The greatest thing writing affords you is justification.
“Why are you deep-frying an entire Chipotle burrito?” says a reasonably concerned roommate, fearful of dying an otherwise avoidable chimichanga-related death.
“Writing about it,” I reply, with no intention of ever putting pen to paper.
“Why are you frosting and decorating a 12-pack of Dos Equis to look like a birthday cake?” inquires the girlfriend, angry that I once again used her cake-decorating supplies for cheeky shenanigans.
“Writing a 4,000-word feature on sprinkles as the shibboleth for–if not driving force behind–America’s dissolving cupcake-industrial complex,” I say, whisking away my beerthday cake before she has a chance to ask more questions.
“Why are your hands covered in red sauce, why are there tater tots on the floor, and, oh what the hell, did you seriously steal my shrimp?” a roommate asks, mad about something or other.
“Dude, seriously, this time I’m actually writing about it,” and I am.
If you’re not at The Little Jewel of New Orleans right now–and I assume you’re not–you better have a damn good reason. You better have a reason that outweighs suckling-pig po’ boys, crawfish mac and cheese, and a monstrous combination of roast-beef drippings and fried potatoes called “debris fries.” Seriously, your kid can wait in the parking lot an extra hour or two after soccer practice. This place is worth it.
But I can’t sit here and pretend like I’m a completely unbiased source of information. Any restaurant that douses fried potatoes in gravy automatically gets an extra gold star in my book (that includes all poutine-serving McDonald’s locations in the greater Quebec area).
That being said, not all fried potatoes, and certainly not all gravies, were created equal. Tater tots might not be indigenous to the bayous of Louisiana, but I think they deserve a place at the table, and there’s no better way to ingrain a food into the regional pedigree than smothering it in an already iconic dish. My creation is called gumbo tots. They’re awesome.
As with any good gumbo—just because you’re throwing it on top of tater tots doesn’t mean you can get sloppy with technique—start off with a dark roux. That weak-ass mac-and-cheese blonde roux won’t fly here, you’re looking for some big-time depth of flavor. Keep that oil and flour going on medium until you get a deep hazelnut color.
Then you’re going to throw in some of the holy trinity that forms the base of all self-respecting Cajun food—bell pepper, celery, and onion. After the veggies start to sweat down in that close-to-burnt-but-more-awesome-than-ever roux, pour in equal parts shrimp and chicken stock and stir until you get an almost gravy-like consistency. From there, just add some crushed tomatoes, a whole lot of andouille sausage, hot sauce, Worcestershire, and whatever spices you feel like working with—paprika, cayenne, garlic, bay leaf, thyme, go wild on it. When it’s getting all nice and thick and toasty, drop in some raw, peeled, deveined shrimp and simmer for five or six minutes.

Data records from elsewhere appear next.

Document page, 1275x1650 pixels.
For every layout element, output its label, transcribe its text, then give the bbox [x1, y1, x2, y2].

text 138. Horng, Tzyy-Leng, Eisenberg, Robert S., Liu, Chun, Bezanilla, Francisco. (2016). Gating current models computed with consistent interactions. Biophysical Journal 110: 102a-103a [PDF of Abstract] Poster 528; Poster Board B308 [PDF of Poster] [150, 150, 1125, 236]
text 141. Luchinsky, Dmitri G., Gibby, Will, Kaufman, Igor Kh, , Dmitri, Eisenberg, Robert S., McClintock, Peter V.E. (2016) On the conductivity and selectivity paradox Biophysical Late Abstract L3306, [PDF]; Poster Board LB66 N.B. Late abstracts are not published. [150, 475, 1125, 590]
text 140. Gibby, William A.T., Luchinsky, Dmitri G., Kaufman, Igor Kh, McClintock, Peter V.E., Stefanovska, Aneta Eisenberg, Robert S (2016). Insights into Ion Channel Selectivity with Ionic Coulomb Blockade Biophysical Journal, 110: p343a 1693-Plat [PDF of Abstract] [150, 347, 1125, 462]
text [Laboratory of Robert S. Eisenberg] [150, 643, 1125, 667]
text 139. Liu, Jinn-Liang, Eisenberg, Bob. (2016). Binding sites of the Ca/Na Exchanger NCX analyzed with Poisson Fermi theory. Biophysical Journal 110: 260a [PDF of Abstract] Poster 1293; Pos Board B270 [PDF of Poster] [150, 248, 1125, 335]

Now, when you would normally ladle it on a pile of steamed rice, you’re going to improve the dish by 100 percent and use some freshly deep-fried, store-bought, freezer-aisle, Ore-Ida tater tots. Seriously, don’t be a hero and try to make your own. Ore-Ida actually trademarked the name tater tot, so if you want to go homemade, I think you’re legally obligated to send Heinz a five-dollar bill in a sealed envelope.
Once those tots are completely smothered, garnish with some chopped chives. Just because you’re eating 1,800 calories of oil-drenched potato nuggets and hot-sauce-spiked sausage gravy doesn’t mean you have an excuse not to garnish, you filthy animal.